● **DATA SUPPLIED**:

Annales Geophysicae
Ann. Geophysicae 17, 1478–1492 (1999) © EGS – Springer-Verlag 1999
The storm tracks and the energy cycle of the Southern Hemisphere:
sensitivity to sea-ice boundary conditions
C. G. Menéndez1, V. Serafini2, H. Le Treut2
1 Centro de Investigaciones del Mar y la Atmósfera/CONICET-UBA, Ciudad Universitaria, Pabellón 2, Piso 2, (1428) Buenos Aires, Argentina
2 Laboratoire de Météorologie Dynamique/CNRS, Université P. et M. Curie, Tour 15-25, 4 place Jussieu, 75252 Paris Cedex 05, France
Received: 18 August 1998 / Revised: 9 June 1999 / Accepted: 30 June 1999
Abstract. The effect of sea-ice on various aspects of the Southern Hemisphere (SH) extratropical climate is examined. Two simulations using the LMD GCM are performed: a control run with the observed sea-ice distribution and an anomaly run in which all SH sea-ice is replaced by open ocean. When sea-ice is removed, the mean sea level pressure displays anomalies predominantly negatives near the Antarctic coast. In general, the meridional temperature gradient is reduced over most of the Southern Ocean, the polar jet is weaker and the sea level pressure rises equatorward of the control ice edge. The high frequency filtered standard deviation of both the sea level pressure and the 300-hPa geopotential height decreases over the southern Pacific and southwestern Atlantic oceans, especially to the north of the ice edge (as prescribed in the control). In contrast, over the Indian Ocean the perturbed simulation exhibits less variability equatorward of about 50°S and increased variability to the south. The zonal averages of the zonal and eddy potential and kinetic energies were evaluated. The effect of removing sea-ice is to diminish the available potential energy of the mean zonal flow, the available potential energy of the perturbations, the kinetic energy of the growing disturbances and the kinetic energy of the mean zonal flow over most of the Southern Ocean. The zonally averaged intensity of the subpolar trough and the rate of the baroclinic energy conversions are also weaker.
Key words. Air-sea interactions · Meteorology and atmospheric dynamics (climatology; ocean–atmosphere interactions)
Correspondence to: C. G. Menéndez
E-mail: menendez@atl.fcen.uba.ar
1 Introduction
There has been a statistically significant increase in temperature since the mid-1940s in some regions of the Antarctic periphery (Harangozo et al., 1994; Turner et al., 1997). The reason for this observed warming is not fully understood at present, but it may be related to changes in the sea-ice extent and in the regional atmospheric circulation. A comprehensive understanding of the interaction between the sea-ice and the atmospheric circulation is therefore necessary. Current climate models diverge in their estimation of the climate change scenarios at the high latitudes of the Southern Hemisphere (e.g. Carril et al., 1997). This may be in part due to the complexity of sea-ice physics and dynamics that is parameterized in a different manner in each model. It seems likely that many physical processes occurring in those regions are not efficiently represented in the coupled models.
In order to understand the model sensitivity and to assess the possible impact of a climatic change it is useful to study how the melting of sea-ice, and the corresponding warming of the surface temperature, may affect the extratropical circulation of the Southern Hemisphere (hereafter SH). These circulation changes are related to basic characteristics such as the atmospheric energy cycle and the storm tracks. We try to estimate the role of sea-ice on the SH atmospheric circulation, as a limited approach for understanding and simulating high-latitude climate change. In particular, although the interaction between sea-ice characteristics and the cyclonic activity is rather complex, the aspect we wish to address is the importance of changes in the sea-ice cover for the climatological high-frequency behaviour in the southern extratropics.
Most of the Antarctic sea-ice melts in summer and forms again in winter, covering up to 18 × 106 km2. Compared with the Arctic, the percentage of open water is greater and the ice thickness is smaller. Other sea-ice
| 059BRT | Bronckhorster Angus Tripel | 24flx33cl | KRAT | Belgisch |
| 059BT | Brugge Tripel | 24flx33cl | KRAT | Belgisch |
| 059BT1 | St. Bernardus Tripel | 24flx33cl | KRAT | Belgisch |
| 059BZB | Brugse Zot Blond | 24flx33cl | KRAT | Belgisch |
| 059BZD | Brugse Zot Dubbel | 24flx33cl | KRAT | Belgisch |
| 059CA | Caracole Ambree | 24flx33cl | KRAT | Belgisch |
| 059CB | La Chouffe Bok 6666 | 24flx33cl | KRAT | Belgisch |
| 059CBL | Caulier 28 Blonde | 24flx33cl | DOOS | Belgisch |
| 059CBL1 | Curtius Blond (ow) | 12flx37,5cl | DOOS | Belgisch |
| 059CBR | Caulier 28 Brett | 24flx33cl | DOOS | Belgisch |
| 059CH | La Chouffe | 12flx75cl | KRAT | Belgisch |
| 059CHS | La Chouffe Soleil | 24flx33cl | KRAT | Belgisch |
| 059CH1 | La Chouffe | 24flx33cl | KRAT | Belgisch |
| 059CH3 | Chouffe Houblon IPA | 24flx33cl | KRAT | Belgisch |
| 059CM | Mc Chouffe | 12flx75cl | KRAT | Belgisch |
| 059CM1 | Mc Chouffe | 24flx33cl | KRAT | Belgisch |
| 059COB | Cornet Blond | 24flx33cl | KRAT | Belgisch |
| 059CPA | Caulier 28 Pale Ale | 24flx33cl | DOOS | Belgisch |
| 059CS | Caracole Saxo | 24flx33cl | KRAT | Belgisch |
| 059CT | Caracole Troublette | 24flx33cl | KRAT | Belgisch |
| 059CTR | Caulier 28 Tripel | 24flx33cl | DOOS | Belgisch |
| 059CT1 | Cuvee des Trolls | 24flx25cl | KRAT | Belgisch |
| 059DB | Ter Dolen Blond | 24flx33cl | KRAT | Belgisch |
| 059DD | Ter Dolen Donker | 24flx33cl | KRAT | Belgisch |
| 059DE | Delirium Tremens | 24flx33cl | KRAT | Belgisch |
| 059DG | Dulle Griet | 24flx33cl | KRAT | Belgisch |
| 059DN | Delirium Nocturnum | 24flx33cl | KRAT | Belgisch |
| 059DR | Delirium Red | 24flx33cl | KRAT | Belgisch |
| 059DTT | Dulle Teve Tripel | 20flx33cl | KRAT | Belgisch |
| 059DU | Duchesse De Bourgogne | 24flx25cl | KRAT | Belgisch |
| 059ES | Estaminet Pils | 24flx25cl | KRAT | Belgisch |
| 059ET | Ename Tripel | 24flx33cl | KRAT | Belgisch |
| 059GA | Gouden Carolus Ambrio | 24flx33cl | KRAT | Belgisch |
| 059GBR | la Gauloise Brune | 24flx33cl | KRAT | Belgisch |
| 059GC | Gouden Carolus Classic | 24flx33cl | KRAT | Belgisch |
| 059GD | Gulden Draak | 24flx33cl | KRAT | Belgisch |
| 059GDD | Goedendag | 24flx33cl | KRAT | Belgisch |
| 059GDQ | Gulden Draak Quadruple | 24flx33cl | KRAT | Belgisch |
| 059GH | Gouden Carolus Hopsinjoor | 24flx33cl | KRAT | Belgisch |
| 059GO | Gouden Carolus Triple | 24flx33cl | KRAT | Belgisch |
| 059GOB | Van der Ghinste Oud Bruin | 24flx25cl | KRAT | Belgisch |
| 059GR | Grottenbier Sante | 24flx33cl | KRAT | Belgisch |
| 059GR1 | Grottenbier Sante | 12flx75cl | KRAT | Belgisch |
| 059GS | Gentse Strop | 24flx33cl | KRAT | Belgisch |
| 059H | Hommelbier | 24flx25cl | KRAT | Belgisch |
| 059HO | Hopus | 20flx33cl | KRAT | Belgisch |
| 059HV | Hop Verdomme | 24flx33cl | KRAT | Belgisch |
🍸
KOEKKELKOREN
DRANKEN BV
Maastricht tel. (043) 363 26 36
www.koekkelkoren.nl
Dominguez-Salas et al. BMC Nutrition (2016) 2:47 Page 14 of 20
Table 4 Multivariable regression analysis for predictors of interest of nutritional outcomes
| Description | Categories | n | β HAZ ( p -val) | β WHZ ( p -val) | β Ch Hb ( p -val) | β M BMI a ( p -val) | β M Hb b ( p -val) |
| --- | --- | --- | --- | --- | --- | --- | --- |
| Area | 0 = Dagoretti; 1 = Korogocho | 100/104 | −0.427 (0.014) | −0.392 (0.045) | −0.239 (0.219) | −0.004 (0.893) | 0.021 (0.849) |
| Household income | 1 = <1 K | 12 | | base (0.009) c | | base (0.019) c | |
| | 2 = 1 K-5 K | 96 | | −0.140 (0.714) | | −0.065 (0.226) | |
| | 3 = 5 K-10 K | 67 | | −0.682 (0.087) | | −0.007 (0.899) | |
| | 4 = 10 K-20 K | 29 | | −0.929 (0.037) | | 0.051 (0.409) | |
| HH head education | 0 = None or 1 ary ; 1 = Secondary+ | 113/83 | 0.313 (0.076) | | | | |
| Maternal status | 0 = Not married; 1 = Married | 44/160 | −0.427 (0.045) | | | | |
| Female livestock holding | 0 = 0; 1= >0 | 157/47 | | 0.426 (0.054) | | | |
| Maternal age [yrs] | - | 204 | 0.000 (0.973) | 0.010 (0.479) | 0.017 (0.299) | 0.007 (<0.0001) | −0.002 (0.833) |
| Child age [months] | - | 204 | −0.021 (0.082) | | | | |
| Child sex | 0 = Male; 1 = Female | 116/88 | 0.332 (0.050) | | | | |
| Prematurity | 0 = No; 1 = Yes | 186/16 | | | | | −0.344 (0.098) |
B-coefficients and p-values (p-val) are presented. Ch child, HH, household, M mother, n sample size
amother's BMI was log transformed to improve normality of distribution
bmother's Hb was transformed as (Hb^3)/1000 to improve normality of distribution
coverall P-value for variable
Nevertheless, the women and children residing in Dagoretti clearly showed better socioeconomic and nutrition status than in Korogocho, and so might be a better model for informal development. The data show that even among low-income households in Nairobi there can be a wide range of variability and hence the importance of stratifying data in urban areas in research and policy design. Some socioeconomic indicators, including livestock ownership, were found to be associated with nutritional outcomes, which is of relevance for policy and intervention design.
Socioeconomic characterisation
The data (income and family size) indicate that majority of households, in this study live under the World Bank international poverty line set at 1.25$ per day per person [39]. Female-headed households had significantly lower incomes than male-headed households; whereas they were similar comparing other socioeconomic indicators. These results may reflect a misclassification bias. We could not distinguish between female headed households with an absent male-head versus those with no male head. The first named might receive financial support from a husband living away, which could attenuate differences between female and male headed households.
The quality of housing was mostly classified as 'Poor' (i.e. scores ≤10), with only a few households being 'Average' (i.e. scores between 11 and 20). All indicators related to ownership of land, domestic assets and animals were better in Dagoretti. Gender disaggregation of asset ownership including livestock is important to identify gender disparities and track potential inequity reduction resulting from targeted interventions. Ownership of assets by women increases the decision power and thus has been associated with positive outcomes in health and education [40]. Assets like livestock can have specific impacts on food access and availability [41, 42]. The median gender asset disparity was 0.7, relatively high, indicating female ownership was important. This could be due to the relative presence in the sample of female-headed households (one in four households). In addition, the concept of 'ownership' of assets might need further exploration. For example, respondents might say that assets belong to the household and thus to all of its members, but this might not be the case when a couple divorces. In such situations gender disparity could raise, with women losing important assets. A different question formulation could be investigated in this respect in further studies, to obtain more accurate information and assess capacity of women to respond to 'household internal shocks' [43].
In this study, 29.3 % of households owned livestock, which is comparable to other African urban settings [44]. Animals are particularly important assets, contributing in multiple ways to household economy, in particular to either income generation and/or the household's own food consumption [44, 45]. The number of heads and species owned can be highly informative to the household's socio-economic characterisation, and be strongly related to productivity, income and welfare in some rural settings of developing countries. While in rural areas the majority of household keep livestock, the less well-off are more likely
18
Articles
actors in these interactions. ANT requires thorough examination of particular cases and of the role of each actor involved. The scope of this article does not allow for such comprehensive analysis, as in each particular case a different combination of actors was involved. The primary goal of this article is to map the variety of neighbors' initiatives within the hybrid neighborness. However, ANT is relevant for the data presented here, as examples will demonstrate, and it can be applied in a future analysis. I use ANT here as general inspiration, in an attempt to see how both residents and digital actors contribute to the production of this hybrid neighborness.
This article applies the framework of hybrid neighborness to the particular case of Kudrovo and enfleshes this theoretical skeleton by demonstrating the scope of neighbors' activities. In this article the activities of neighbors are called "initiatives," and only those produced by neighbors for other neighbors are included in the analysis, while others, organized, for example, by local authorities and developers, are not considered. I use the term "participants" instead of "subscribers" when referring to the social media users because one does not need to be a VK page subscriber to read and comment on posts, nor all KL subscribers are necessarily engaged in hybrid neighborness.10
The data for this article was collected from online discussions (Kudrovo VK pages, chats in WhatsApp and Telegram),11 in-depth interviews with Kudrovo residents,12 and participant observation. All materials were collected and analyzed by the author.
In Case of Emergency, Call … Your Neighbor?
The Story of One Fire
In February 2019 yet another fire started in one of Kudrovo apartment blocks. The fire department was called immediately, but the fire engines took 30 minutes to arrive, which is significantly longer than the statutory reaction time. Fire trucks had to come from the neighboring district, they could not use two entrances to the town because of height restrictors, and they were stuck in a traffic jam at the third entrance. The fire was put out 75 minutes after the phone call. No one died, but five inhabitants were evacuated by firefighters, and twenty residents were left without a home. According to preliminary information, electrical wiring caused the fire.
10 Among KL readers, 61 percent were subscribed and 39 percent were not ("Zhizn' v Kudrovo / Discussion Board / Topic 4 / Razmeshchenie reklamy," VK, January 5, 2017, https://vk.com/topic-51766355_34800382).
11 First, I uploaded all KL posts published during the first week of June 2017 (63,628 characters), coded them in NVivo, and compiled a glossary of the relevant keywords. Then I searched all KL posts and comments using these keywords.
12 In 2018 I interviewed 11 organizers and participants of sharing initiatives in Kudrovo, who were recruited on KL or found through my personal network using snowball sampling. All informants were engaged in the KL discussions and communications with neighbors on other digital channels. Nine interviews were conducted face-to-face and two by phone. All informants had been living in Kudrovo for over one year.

● **TASK OBJECTIVE**: Look above for the line holding "Ann. Geophysicae 17, 1478–1492", then set down exactly that line and every line after it up to and including the line holding "Received: 18 August", with nothing else.

● **COMPLETED EXERCISE**:
Ann. Geophysicae 17, 1478–1492 (1999) © EGS – Springer-Verlag 1999
The storm tracks and the energy cycle of the Southern Hemisphere:
sensitivity to sea-ice boundary conditions
C. G. Menéndez1, V. Serafini2, H. Le Treut2
1 Centro de Investigaciones del Mar y la Atmósfera/CONICET-UBA, Ciudad Universitaria, Pabellón 2, Piso 2, (1428) Buenos Aires, Argentina
2 Laboratoire de Météorologie Dynamique/CNRS, Université P. et M. Curie, Tour 15-25, 4 place Jussieu, 75252 Paris Cedex 05, France
Received: 18 August 1998 / Revised: 9 June 1999 / Accepted: 30 June 1999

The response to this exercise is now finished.